The girl’s blond hair parted in the middle. She slouched her shoulders, kept her hands crammed into her pockets. Awkwardness indicating sexual prowess. Her eyes were light blue or light green. From either kind of distance, distance measured or felt, the color name didn’t matter, blue, green.
“I had never really looked at you,” the girl told me weeks later. But she was easy to hate, to shame, and to dismiss.
Practice mindfulness. Close your eyes and listen to your breathing and suppress the fizzing feeling, the mental carbonation that is a manifestation of a need to go out and do something sick. I would breathe and I would dream about my future homelessness, crumbled into the nook of a brick building and remembering the old breathing lessons. No home, no food, no people—just breaths.
In the movie, laughing extras passed between me and the girl. I hadn’t mutated into a liquid-skulled being. That morning, no one was seeing in, not even the too-tall, staring girl.
Fat Adam said the kid in Texas was sicker because he was in the fifth grade. I’d forgotten Adam was standing by me. I did what we hated in other people. I ignored him. The universal human right not to be ignored, abrogated again. Leonard and I had been talking about another shooter, in Ohio. This one had been trending a full two days alongside the Texas kid.
Adam ordered us to voice an opinion on the question, which killer was better, the Texas kid or the Ohio church killer?

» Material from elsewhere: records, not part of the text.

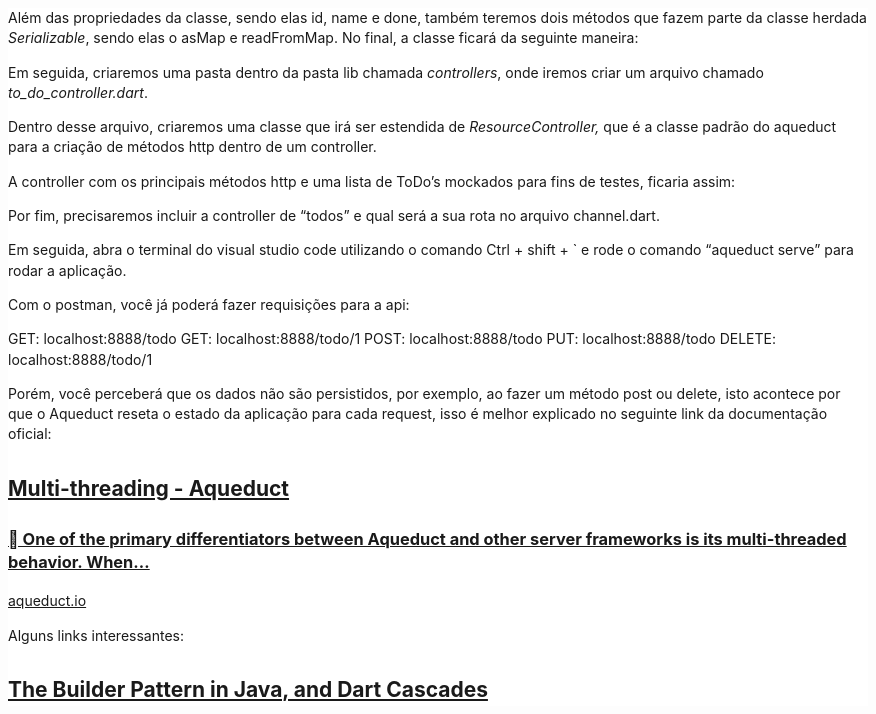   
Além das propriedades da classe, sendo elas id, name e done, também teremos dois métodos que fazem parte da classe herdada _Serializable_, sendo elas o asMap e readFromMap. No final, a classe ficará da seguinte maneira:

  
Em seguida, criaremos uma pasta dentro da pasta lib chamada _controllers_, onde iremos criar um arquivo chamado _to\_do\_controller.dart_.

  
Dentro desse arquivo, criaremos uma classe que irá ser estendida de _ResourceController,_ que é a classe padrão do aqueduct para a criação de métodos http dentro de um controller.

  
A controller com os principais métodos http e uma lista de ToDo’s mockados para fins de testes, ficaria assim:

  
Por fim, precisaremos incluir a controller de “todos” e qual será a sua rota no arquivo channel.dart.

  
Em seguida, abra o terminal do visual studio code utilizando o comando Ctrl + shift + \` e rode o comando “aqueduct serve” para rodar a aplicação.

Com o postman, você já poderá fazer requisições para a api:

GET:    localhost:8888/todo
GET:    localhost:8888/todo/1
POST:   localhost:8888/todo
PUT:    localhost:8888/todo
DELETE: localhost:8888/todo/1
  
Porém, você perceberá que os dados não são persistidos, por exemplo, ao fazer um método post ou delete, isto acontece por que o Aqueduct reseta o estado da aplicação para cada request, isso é melhor explicado no seguinte link da documentação oficial:

## [Multi-threading - Aqueduct](https://aqueduct.io/docs/application/threading/?source=post%5Fpage-----bd3afad3ae1a--------------------------------)

### [ One of the primary differentiators between Aqueduct and other server frameworks is its multi-threaded behavior. When…](https://aqueduct.io/docs/application/threading/?source=post%5Fpage-----bd3afad3ae1a--------------------------------)

[aqueduct.io](https://aqueduct.io/docs/application/threading/?source=post%5Fpage-----bd3afad3ae1a--------------------------------)

Alguns links interessantes:

## [The Builder Pattern in Java, and Dart Cascades](https://dev.to/jvarness/the-builder-pattern-in-java-and-dart-cascades-5l7?source=post%5Fpage-----bd3afad3ae1a--------------------------------)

Adam said, There’s a big pile of fucking soggy teddy bears below the restraining fences outside Elmwood Elementary and it’s still raining.
For Adam, always a celebrity or politician or kid at school should be headshot, closed casket. Shootings, tidal waves, tornadoes, and earthquakes: when megatons were killed, Adam came into his own. Funny and natural and intense and confident. Something spiritual—not by Adam but of Adam—came into the air. Adam paid attention to news of the sick to get free. Nothing could have been better for him than a week of back-to-back shootings. The Texas kid looked like the push Adam needed to reach real freedom.
The staring girl turned and walked off.
I pointed in the direction she had gone.
I said, Who’s that?
I’d guessed that she was Meredith McCandless, ignored for her incessant talk about various causes, her demands for our donations, our time, our concern. I wanted to know if her stare had happened only in my head, or if it was an objective fact out there in the flaming world?
Who cares, Adam said. It’s just a girl.
McCandless wanted to check whether classes were canceled for a faculty meeting. She had a pep-club meet in the wrestling hall in five minutes. She had mistaken me for someone else. She was lost. All of this, Adam-talk. The disappointment that is life, the background music of miserable luck.
Ohio was sicker, Leonard said. He killed his people in a church.
Adam said, A kid is automatically sicker than an adult.
But the Ohio guy killed people while they were singing, Leonard protested.
Aha, a sympathetic side of Leonard. But he was an artist, so, there you go. Battle scenes done in ballpoint pens on the inside back covers of his textbooks. Given the chance, Leonard would sketch warfare non-stop.
Draw us a picture of the sickest one, I told Leonard.
Why do you want to know who that girl is, Adam said. She was just looking at your T-shirt.
I bought shirts online. I kept them under my button-ups. Sometimes, I’d leave the shirts open. So, sometimes I was sick, sometimes I was normal. But it all had to do with Adam. He stood in steadfast support of my wardrobe. He liked to watch the hive people react. Adam wore lame shirts, anything his mom bought him. He wore a uniform for a game no one was watching. And it was the case that we thought Meredith McCandless knew nothing about us.